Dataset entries

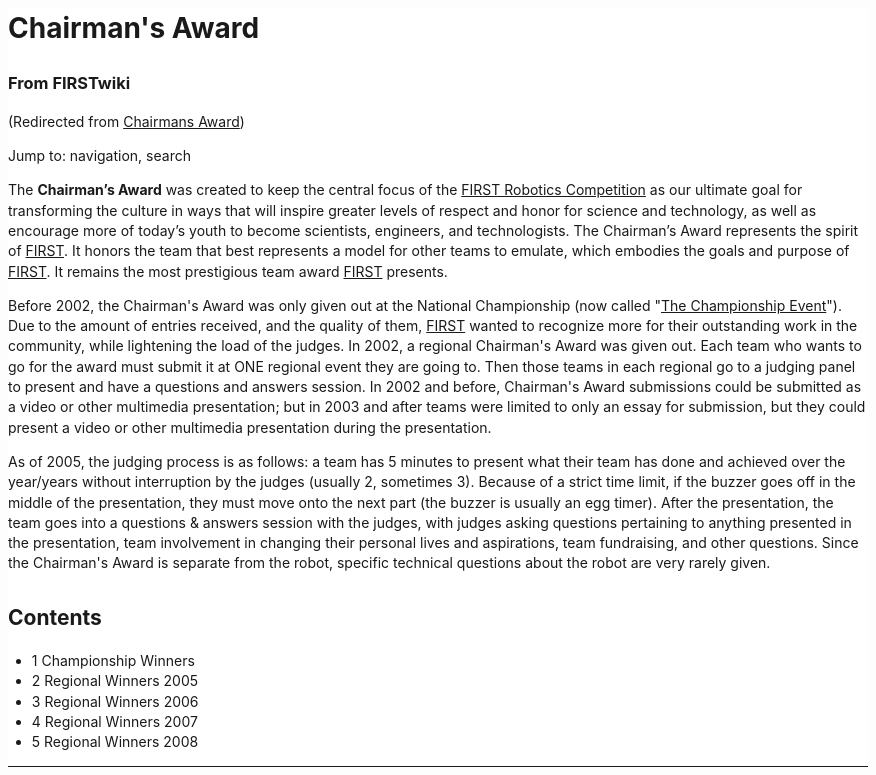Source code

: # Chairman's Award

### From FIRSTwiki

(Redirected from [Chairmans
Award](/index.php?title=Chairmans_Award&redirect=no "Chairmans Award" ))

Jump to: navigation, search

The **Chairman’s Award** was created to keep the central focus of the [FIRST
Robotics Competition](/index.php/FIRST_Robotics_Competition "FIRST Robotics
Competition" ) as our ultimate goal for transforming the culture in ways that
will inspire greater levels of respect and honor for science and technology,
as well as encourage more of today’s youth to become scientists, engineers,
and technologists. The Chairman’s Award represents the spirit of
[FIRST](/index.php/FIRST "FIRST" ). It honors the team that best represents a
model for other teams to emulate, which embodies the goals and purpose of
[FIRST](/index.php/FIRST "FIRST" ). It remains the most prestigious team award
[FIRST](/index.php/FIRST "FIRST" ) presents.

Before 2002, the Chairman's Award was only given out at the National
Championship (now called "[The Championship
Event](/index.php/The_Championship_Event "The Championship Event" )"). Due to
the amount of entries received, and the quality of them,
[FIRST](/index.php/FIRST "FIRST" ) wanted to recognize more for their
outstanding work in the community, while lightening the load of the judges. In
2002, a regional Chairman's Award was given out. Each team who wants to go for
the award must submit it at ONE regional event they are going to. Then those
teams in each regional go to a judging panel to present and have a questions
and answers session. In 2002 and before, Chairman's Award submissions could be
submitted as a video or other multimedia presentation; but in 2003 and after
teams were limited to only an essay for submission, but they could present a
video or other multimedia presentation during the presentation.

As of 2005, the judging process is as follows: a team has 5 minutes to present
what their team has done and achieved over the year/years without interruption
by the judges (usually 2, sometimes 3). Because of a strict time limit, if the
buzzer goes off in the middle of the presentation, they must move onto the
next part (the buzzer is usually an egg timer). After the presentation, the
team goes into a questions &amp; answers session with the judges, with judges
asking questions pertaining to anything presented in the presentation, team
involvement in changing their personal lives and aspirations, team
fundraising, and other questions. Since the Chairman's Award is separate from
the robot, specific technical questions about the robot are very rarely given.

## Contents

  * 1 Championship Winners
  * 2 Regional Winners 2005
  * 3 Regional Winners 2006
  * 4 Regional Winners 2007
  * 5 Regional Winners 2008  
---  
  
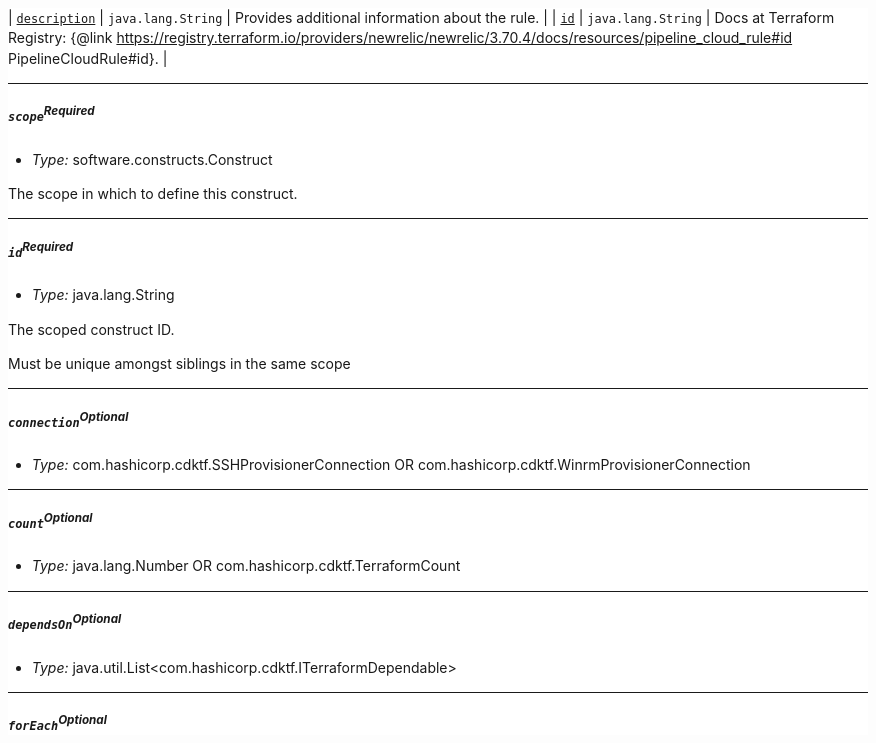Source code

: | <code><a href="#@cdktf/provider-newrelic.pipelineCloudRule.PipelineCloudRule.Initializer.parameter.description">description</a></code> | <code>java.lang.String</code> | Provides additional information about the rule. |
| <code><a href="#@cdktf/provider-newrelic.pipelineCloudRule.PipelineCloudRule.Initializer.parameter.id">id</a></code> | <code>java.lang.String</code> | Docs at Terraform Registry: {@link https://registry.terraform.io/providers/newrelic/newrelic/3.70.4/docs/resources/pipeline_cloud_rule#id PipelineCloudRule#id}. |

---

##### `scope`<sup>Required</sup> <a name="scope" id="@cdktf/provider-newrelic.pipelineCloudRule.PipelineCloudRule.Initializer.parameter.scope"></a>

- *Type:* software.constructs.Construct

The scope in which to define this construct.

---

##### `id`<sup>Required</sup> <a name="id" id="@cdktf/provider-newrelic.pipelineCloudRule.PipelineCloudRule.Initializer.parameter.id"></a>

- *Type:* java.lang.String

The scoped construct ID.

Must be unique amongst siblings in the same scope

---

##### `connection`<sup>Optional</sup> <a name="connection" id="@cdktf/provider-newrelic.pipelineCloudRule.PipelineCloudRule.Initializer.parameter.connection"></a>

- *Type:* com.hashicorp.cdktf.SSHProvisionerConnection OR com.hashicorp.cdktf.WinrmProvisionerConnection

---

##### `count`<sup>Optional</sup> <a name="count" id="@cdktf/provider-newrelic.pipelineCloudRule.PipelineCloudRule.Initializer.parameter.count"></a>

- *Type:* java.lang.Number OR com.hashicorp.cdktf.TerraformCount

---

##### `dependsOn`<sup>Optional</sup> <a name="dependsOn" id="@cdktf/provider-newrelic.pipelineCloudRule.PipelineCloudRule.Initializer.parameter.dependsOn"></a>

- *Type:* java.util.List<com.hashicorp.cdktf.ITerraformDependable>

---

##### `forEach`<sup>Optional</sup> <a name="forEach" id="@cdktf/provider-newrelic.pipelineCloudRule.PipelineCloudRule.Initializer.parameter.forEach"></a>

Exercise directions |
Using the entries above, return each line in which the word "multimedia" occurs.

Response to this task |
submitted as a video or other multimedia presentation; but in 2003 and after
video or other multimedia presentation during the presentation.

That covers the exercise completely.